According to UN data as of 7 February 2023, the number of refugees from Ukraine registered in European countries exceeded 8 million. 4,830,738 of them applied for international assistance in one of the EU countries. More than 1.5 million did so in Poland, which provided them with immediate access to health care, the labour market, education and above all: her citizens welcomed the refugees into their homes. This is all very much recognised and appreciated from a European perspective, both in the aspect of humanitarian and security policy", emphasises Eugeniusz Smolar of the Centre for International Relations.

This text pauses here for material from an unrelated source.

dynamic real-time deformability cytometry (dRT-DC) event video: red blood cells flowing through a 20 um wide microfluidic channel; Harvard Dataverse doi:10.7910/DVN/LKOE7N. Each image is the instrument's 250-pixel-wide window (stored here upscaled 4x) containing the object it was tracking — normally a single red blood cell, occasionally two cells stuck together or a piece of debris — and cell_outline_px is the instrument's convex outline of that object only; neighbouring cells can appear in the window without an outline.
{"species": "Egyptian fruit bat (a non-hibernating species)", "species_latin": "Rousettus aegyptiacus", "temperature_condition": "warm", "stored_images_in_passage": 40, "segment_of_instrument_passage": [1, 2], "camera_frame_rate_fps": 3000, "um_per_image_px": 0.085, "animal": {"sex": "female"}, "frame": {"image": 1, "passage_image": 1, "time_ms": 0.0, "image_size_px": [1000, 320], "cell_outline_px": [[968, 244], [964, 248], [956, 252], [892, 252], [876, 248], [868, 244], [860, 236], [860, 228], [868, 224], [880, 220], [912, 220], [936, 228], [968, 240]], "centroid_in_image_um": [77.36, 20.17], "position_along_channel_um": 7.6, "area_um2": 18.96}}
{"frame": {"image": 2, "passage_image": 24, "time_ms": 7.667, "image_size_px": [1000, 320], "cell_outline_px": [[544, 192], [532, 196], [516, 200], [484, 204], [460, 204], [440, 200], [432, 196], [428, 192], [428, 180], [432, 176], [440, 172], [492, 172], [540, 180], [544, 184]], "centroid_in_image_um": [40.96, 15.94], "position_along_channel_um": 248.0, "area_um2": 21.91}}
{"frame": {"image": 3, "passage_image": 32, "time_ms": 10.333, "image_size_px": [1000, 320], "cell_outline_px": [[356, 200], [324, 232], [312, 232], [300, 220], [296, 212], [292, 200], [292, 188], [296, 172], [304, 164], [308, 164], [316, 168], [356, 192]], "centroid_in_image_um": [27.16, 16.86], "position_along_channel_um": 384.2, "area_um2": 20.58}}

“From the German perspective, the scale of the unconditional aid that Poland provided to Ukraine at all levels: state, local government, non-governmental or human, was something unbelievable", says Dr Anna Kwiatkowska, head of the German Department of the Centre for Eastern Studies. She explains that for years, the discourse in Germany was dominated by the myth of Poles as xenophobes and nationalists. It was a result of, among other things, media coverage after the migration crisis of 2015 and 2016, when Poland (along with other Visegrad countries) opposed the migrants relocation mechanism. By the way: disagreement with EU migration policy and not being open to newcomers was one of the few ties that cinched the region together.